Sein Landsmann Uran bringt da deutlich mehr Geschwindigkeit auf die Straße. Mit zweiten Plätzen beim Giro d’Italia 2013 und 2014 sowie bei der Tour 2017 hinter Chris Froome war er jeweils knapp am Gesamtsieg dran. Viel wird für den 34 Jahre alten Routinier auch davon abhängen, wie gut sein Team für ihn arbeitet.
Mit dabei, um den Teamkollegen zu helfen
Und was ist mit Chris Froome? Der viermalige Tour-Sieger wird auch dabei sein. Zwei Jahre nach seinem schweren Sturz während des Critérium du Dauphiné steht er am Samstag an der Startlinie des Rennens, dass er zwischen 2013 und 2017 dominieren konnte. Leistungsmäßig ist er weit von einer Topplatzierung im Gesamtklassement entfernt.
Aber darum geht es dem 36 Jahre alten Briten nicht: „Ich fahre hier nicht um die Gesamtwertung, sondern um meinen Teamkollegen zu helfen.
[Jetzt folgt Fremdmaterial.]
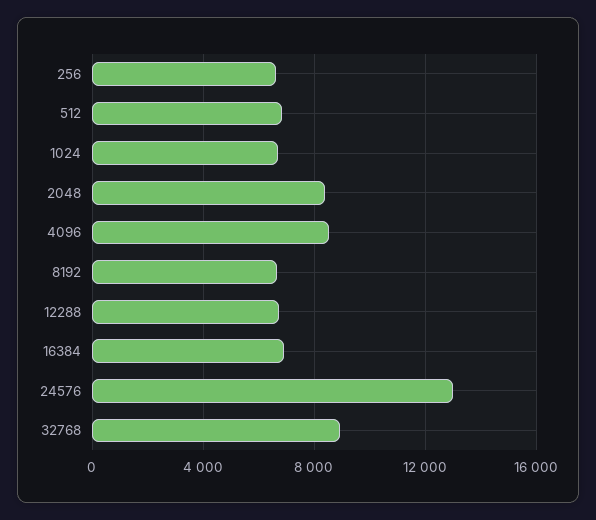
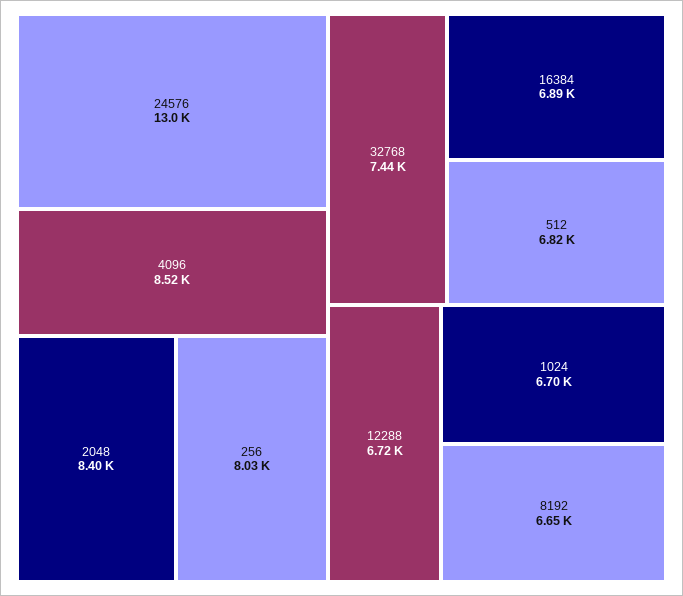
  {
-   "256": 6500,
+   "256": 8030,
    "512": 6820,
    "1024": 6700,
    "2048": 8400,
    "4096": 8520,
    "8192": 6650,
    "12288": 6720,
    "16384": 6890,
    "24576": 13000,
-   "32768": 9000
+   "32768": 7440
  }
Sie haben in der Vergangenheit alles für mich getan, nun hoffe ich, ihnen ein wenig von dem zurückzugeben.“
Seine Kollegen bei der Tour werden im Team Israel Start Up Nation Andre Greipel und Rick Zabel sein. Der Sprint-Routinier und sein Anfahrer sind zwei von insgesamt zwölf Deutschen im Tour-Peloton, die sich auf den Weg nach Paris machen und auf den einen oder anderen Achtungserfolg idealerweise in Form eines Etappensieges hoffen.